La discrétion est ici de mise.
Dans le dossier nucléaire iranien, les négociateurs "se trouvent à un point d'inflexion extrêmement délicat et c'est pourquoi ils préfèrent cacher leur jeu", souligne Ali Vaez, expert de l'organisation de prévention des conflits International Crisis Group.
Parfois l'ambassadeur chinois Wang Qun, à l'éternel noeud papillon, parle aux journalistes à sa sortie de Cobourg.
Mais c'est sur Twitter que l'action semble se dérouler: le représentant russe Mikhaïl Oulianov, très actif, y distille des pronostics souvent optimistes, accompagnés de photos de ses rendez-vous avec les différents protagonistes.

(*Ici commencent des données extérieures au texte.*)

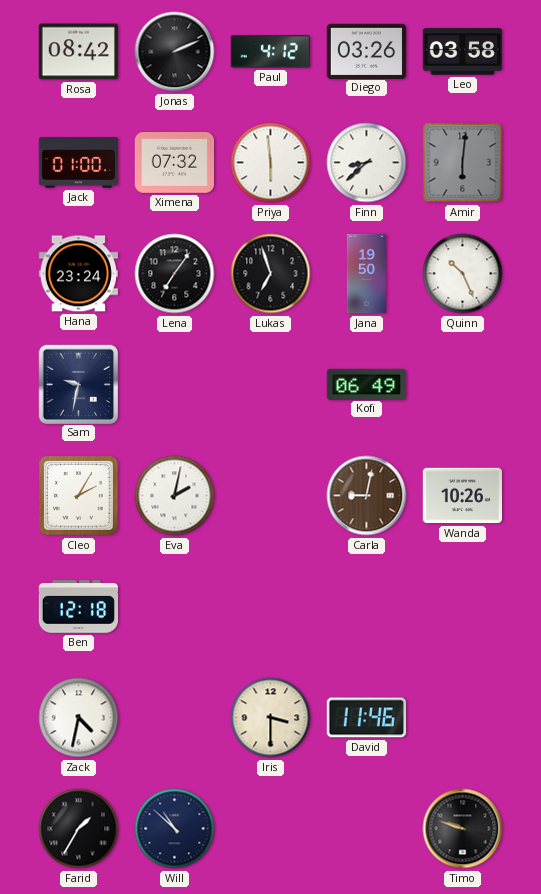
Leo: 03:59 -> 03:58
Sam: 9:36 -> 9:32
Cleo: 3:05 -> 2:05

La plupart du temps, la grande tente blanche dressée en face du palais Cobourg pour accueillir par un froid hiver viennois les 200 journalistes accrédités d'une trentaine de pays est vide ou presque.
A quelques pas, se dressent des portraits des prisonniers étrangers en Iran. Pour que leur sort ne soit pas oublié, insistent les militants des droits humains, épaulés en janvier par d'anciens "otages" venus spécialement des Etats-Unis.